[Edit tracking data]
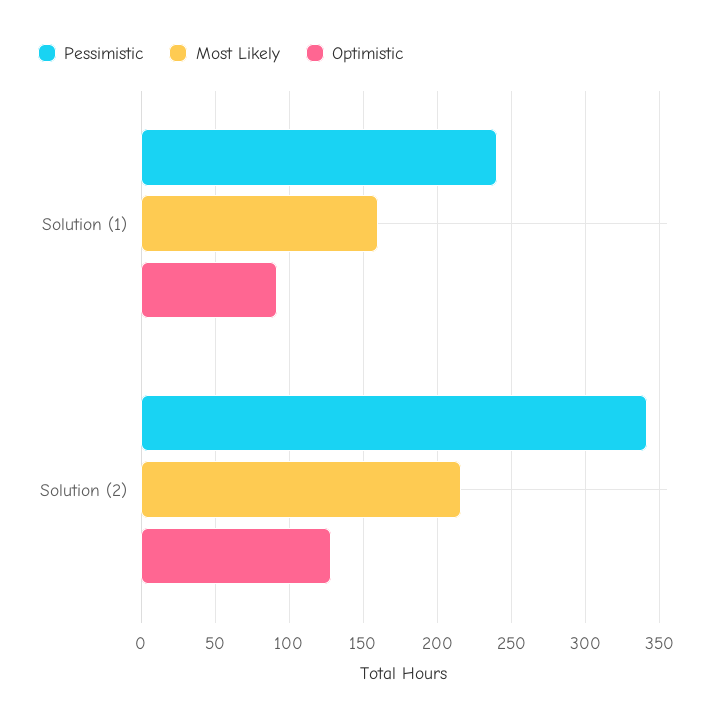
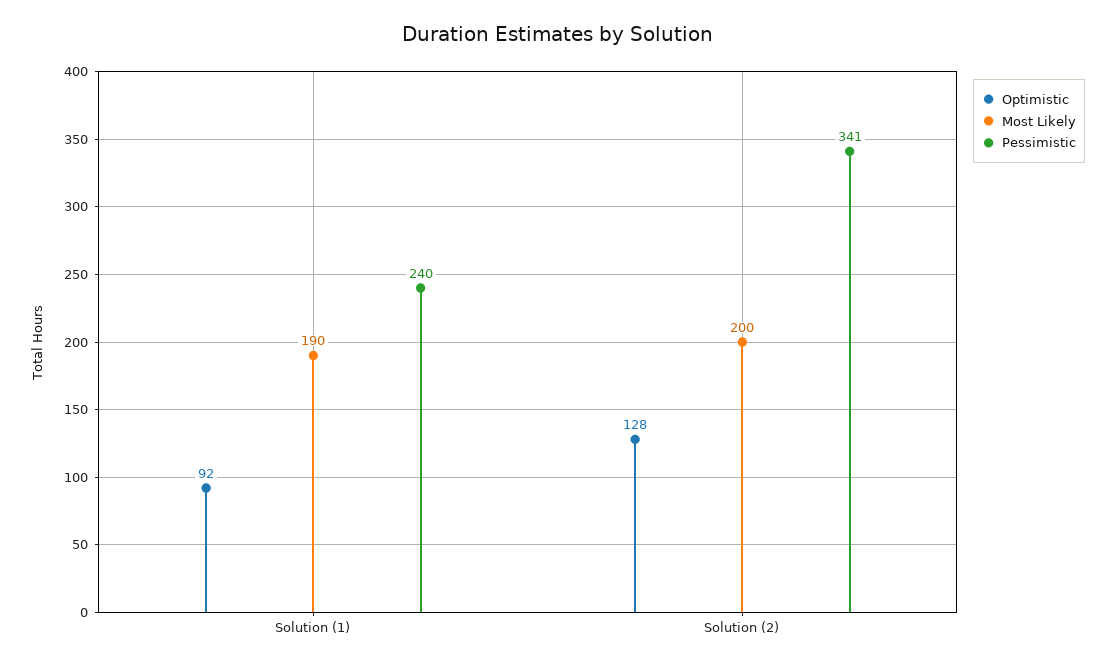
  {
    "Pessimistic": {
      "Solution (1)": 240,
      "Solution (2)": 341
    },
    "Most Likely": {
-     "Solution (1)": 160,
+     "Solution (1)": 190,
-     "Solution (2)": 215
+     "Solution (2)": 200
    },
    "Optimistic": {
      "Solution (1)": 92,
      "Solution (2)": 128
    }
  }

--

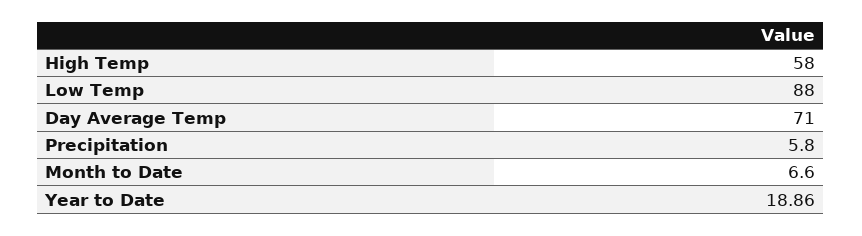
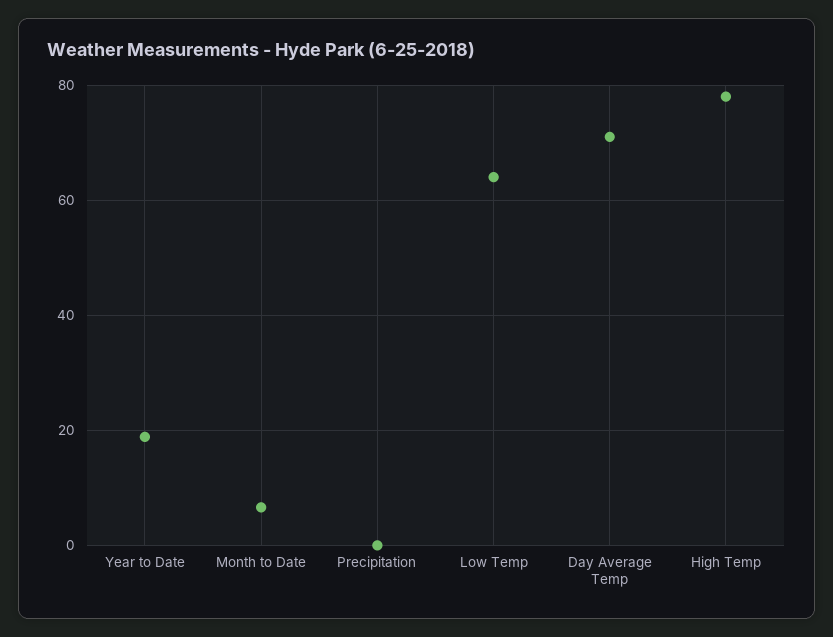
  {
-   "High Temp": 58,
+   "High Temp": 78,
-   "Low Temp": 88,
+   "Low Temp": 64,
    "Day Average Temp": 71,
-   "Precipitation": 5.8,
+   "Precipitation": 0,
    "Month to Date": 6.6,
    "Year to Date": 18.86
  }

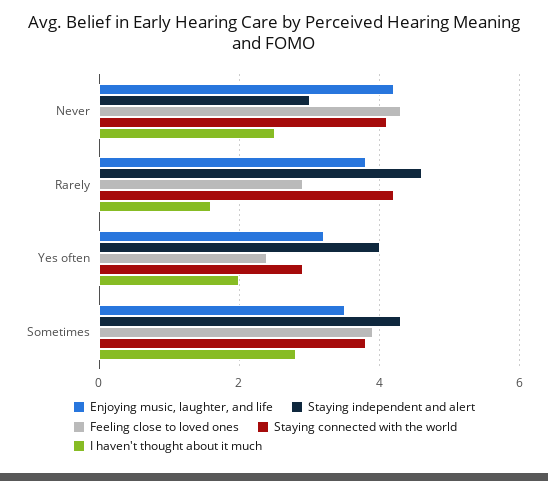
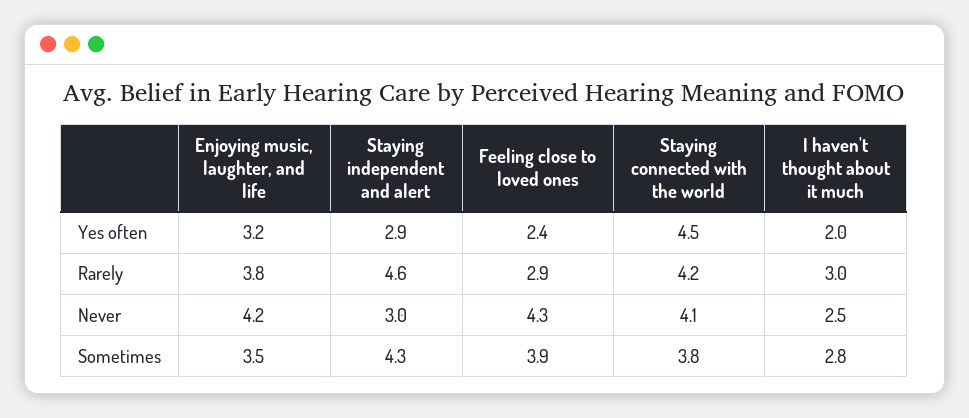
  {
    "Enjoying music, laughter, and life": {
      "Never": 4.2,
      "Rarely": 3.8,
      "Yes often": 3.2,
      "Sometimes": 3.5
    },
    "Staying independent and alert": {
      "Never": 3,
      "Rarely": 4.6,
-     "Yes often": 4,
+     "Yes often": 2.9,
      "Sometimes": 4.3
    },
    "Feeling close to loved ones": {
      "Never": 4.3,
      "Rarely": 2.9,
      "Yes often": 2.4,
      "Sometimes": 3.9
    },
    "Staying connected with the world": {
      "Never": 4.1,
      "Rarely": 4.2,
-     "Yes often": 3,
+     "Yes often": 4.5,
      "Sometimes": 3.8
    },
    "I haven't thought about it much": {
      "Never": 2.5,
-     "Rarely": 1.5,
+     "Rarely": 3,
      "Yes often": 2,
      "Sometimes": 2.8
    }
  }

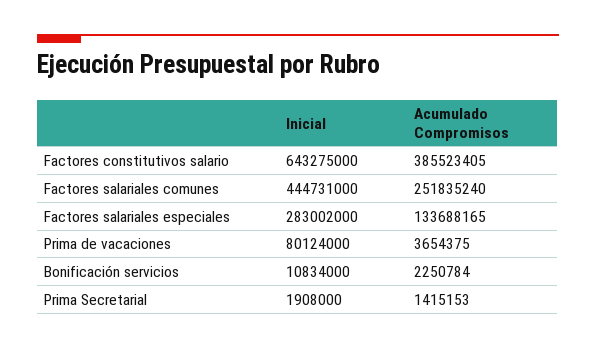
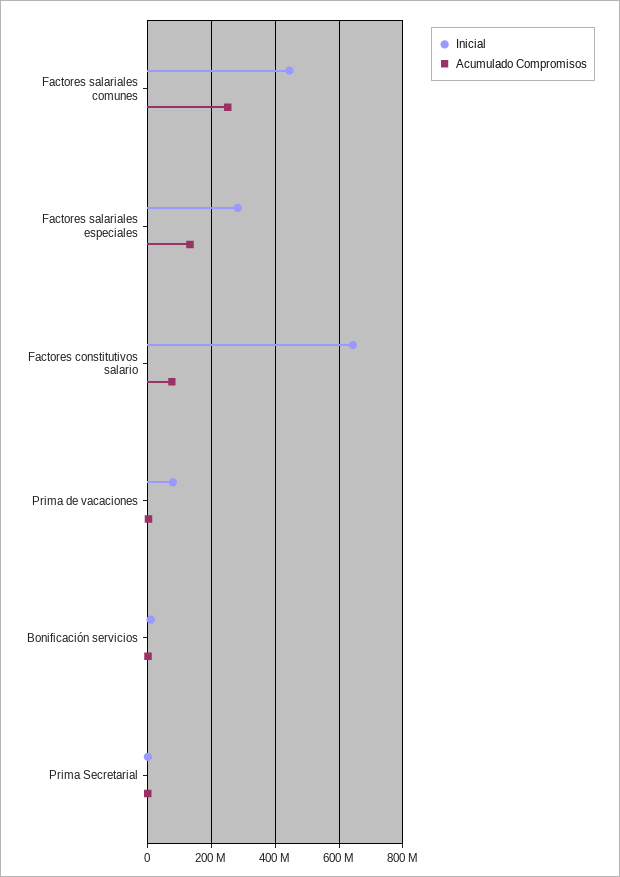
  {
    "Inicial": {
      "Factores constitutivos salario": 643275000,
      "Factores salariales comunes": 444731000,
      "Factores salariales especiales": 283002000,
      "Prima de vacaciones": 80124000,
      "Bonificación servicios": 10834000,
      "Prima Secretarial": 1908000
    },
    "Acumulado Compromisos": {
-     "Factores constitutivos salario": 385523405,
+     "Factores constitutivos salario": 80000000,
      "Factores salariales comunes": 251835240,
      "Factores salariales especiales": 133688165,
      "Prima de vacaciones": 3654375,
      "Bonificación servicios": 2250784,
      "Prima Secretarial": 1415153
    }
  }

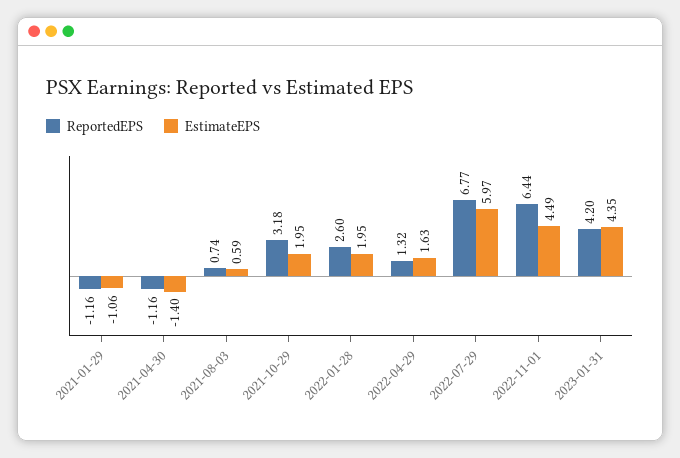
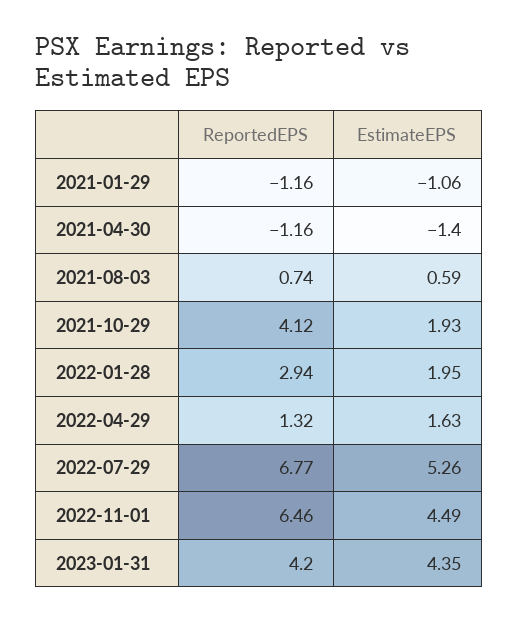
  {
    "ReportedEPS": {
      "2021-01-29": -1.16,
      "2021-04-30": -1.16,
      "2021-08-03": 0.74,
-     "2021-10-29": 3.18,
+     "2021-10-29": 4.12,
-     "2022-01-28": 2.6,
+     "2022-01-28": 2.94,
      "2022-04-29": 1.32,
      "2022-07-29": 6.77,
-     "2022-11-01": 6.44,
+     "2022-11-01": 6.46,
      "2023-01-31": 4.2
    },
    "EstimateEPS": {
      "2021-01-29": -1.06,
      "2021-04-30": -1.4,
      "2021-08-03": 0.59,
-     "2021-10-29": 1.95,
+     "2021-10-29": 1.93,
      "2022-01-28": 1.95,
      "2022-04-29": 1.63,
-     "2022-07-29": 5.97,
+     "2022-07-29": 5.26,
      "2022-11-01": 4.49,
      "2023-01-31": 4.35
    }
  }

### WRITTEN TASK:
All of the lines above that carry the string "salario" need to be found and copied.

### ANSWER TO THIS TASK:
      "Factores constitutivos salario": 643275000,
-     "Factores constitutivos salario": 385523405,
+     "Factores constitutivos salario": 80000000,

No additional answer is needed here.